■ Work to complete
Copy out the rows below, substituting "Contraer Todo" for "Expandir Todo" and leaving everything else unchanged.

Transcribed page contents:
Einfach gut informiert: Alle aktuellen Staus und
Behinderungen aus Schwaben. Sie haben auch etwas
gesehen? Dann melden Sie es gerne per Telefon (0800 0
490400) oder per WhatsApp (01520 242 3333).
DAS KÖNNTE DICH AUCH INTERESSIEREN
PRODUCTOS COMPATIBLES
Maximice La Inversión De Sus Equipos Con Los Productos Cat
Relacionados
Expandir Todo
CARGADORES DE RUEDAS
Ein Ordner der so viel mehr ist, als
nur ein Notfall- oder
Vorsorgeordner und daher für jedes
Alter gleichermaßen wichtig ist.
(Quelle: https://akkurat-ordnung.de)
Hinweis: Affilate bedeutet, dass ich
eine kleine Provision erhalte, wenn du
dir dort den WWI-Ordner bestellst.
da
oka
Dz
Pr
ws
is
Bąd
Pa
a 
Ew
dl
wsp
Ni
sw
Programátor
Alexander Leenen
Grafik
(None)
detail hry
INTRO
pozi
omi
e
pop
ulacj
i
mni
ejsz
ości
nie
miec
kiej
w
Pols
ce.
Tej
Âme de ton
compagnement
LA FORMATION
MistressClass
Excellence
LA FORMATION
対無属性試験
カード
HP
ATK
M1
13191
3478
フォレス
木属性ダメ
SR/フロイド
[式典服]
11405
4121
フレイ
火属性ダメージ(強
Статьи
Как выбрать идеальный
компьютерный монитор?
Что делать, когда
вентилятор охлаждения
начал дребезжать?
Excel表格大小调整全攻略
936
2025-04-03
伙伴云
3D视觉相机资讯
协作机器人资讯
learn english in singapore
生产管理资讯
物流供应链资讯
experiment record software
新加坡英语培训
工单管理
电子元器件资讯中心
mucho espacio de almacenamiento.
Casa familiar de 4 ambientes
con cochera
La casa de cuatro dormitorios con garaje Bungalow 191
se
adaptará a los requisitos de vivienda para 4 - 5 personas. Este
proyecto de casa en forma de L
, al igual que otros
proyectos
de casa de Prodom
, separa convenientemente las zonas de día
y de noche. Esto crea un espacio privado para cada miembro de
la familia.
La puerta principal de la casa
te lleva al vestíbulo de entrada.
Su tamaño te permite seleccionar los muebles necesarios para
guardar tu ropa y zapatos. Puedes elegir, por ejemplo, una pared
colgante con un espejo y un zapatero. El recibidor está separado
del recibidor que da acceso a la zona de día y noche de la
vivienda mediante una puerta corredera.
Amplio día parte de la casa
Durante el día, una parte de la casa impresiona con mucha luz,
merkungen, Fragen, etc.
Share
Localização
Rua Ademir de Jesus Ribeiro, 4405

■ Answer box
Einfach gut informiert: Alle aktuellen Staus und
Behinderungen aus Schwaben. Sie haben auch etwas
gesehen? Dann melden Sie es gerne per Telefon (0800 0
490400) oder per WhatsApp (01520 242 3333).
DAS KÖNNTE DICH AUCH INTERESSIEREN
PRODUCTOS COMPATIBLES
Maximice La Inversión De Sus Equipos Con Los Productos Cat
Relacionados
Contraer Todo
CARGADORES DE RUEDAS
Ein Ordner der so viel mehr ist, als
nur ein Notfall- oder
Vorsorgeordner und daher für jedes
Alter gleichermaßen wichtig ist.
(Quelle: https://akkurat-ordnung.de)
Hinweis: Affilate bedeutet, dass ich
eine kleine Provision erhalte, wenn du
dir dort den WWI-Ordner bestellst.
da
oka
Dz
Pr
ws
is
Bąd
Pa
a 
Ew
dl
wsp
Ni
sw
Programátor
Alexander Leenen
Grafik
(None)
detail hry
INTRO
pozi
omi
e
pop
ulacj
i
mni
ejsz
ości
nie
miec
kiej
w
Pols
ce.
Tej
Âme de ton
compagnement
LA FORMATION
MistressClass
Excellence
LA FORMATION
対無属性試験
カード
HP
ATK
M1
13191
3478
フォレス
木属性ダメ
SR/フロイド
[式典服]
11405
4121
フレイ
火属性ダメージ(強
Статьи
Как выбрать идеальный
компьютерный монитор?
Что делать, когда
вентилятор охлаждения
начал дребезжать?
Excel表格大小调整全攻略
936
2025-04-03
伙伴云
3D视觉相机资讯
协作机器人资讯
learn english in singapore
生产管理资讯
物流供应链资讯
experiment record software
新加坡英语培训
工单管理
电子元器件资讯中心
mucho espacio de almacenamiento.
Casa familiar de 4 ambientes
con cochera
La casa de cuatro dormitorios con garaje Bungalow 191
se
adaptará a los requisitos de vivienda para 4 - 5 personas. Este
proyecto de casa en forma de L
, al igual que otros
proyectos
de casa de Prodom
, separa convenientemente las zonas de día
y de noche. Esto crea un espacio privado para cada miembro de
la familia.
La puerta principal de la casa
te lleva al vestíbulo de entrada.
Su tamaño te permite seleccionar los muebles necesarios para
guardar tu ropa y zapatos. Puedes elegir, por ejemplo, una pared
colgante con un espejo y un zapatero. El recibidor está separado
del recibidor que da acceso a la zona de día y noche de la
vivienda mediante una puerta corredera.
Amplio día parte de la casa
Durante el día, una parte de la casa impresiona con mucha luz,
merkungen, Fragen, etc.
Share
Localização
Rua Ademir de Jesus Ribeiro, 4405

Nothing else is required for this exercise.